In the make money niche, whether it's selling on Amazon or an information product, there are a ton of so-called gurus out there. Yes, I'm one of them as well, and there's nothing bad with having a lot of gurus – but the problem that bugs me is when an expert advisor is not who they claim to be.
That being said I wanted to write this article and give you a clear test that you can use prior to signing up for any type of membership site, buying a high-priced information product, or agreeing to any coaching.
What makes someone an expert?
Here's the crux of the issue. There a lot of books and courses that tell you that all you need to be an expert is to anoint yourself as a self-proclaimed guru of whatever topic you're interested in teaching. While it's true that you are able to anoint yourself, ethically in order to be deemed an expert advisor you need to actually be doing what you say that you're doing.
There are a lot of experts out there that teach something that they don't make a lot of money doing.
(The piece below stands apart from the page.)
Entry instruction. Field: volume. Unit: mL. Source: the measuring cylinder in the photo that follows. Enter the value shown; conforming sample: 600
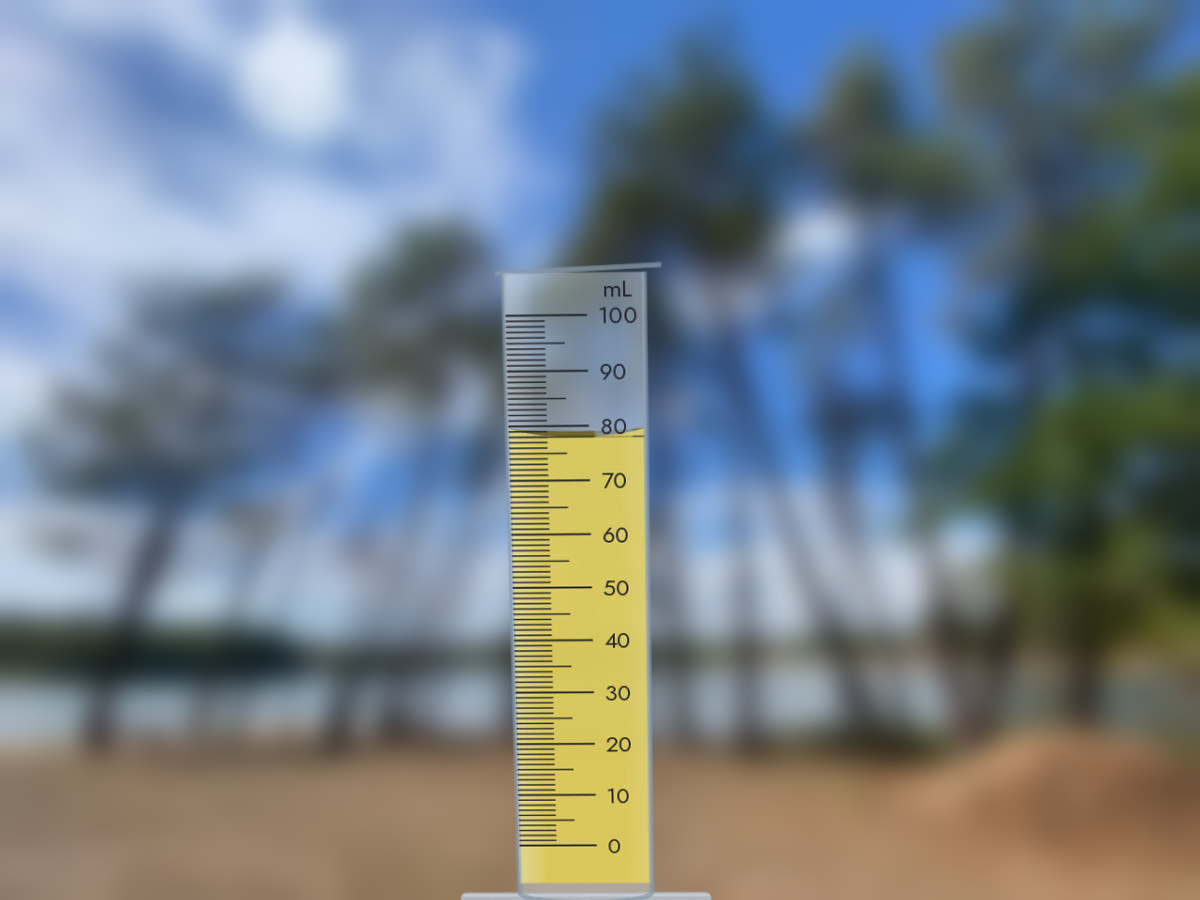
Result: 78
My point is that if you want to know how to test an expert advisor, one easy way is to look at where they are getting the majority of their income. If they are teaching you how to build a team, yet have one or maybe two people working with them, they might not be the best person to listen to.
Sure, they have a team, but what's that team doing? Are they only processing? Are they sourcing? Are they finding new opportunities? Are they developing procedures that they can pass on to the next person? How much revenue can they associate with the team they built? Does their team consist of only part-time virtual assistants hired off of something like Elance or oDesk?
If having a team is not the primary means of increased revenue and profits, watch out.
Anybody can go and hire someone online to do something for them and then claim to be an expert in team building.
The #1 way to test an expert advisor
Okay, so if you want to test whether or not an expert is worth investing in, here's the easiest way to do it. All you need to do is ask them one simple question:
“What is the percentage breakdown of your revenue that comes from information products versus your actual business?”
If you are guru gets the majority of their income through information products then there is a problem. That means that their primary business is selling you information. It means that what they are teaching you is how they are making their money, and not from the business that they claim to be an expert in.
You see this all the time with bloggers that make the majority of their money from affiliate income rather than assets that they've built. Essentially they make their money not showing people how to build a business, but selling the latest thing to make a buck.
Around 95% of my annual revenue comes from my business. The rest comes from information products. If your expert advisor can't tell you with a straight face that they are making more money from their business than they are from information products, you need to move on someone else.